Trading ccy futures with strategies backtested on spot fx
Is this a good idea? I understand there are differences in the quotes for spot vs futures, but are they significant enough to completely invalidate a strategy which was tested on spot fx historical data, if I intend to trade the strategy on currency futures? I am sure there probably is a catch somewhere (otherwise others would have done this too), just want to figure out what it is. Would really appreciate the advice on this one folks.
I wouldn't say it's a good idea but it should work for longer time frame strategies. If you test on spot you won't be able to see how your strategy handles contract roll overs and you won't have an accurate depiction of execution quality. I'd say invest in some historical futures data and do out of sample testing on spot.
With FX markets being fragmented you'll find that spreads vary slightly among venues, and depending on the venue your data was collected from it will differ from the spread on the futures contract.

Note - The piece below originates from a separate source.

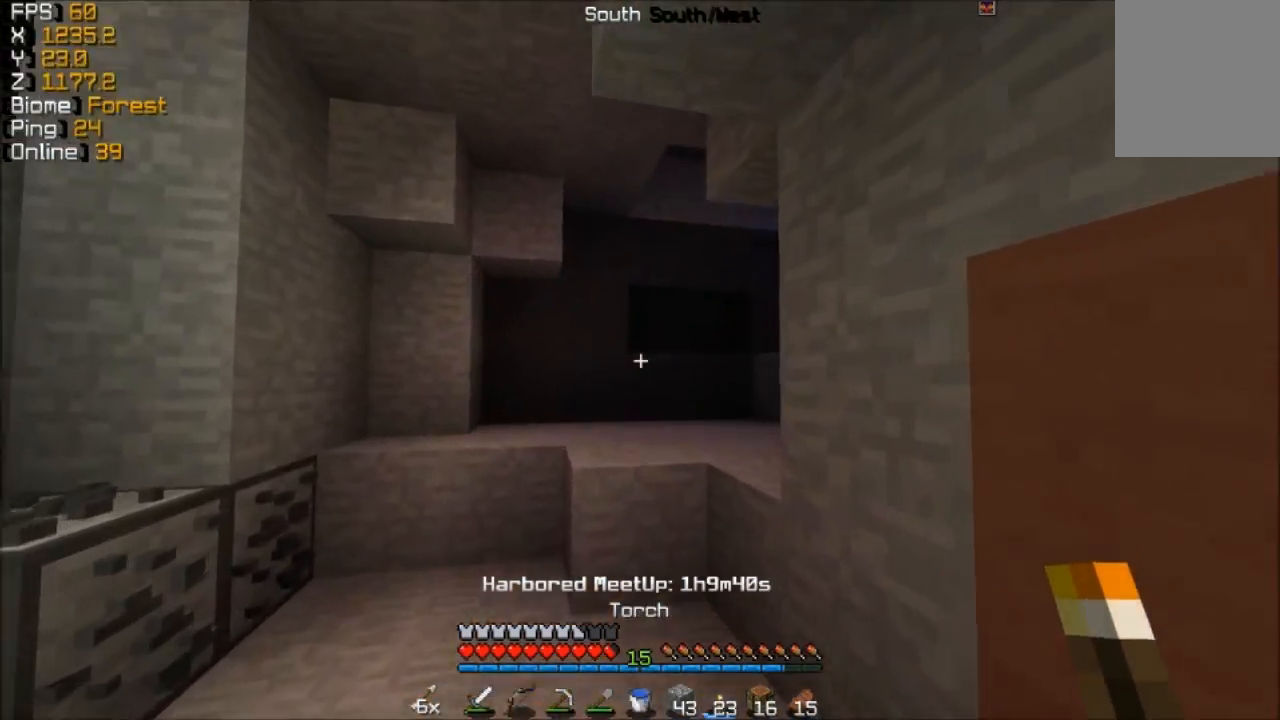
{"keys": ["w"], "mouse": [], "events": []}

Not a huge factor when trading 15M and up time frames but still something to keep in mind.
Tick size varies among currency futures, they're designed to emulate a standard '1 lot' of spot, they're not all $12.50. I agree with you to test both, there are 'asymmetries' between the two such as limit up/down restrictions, multiple venues etc. that can influence results.
On a side note if you're trading 'micro' futures I'd definitely go with spot instead, cheaper liquidity in spot for that size.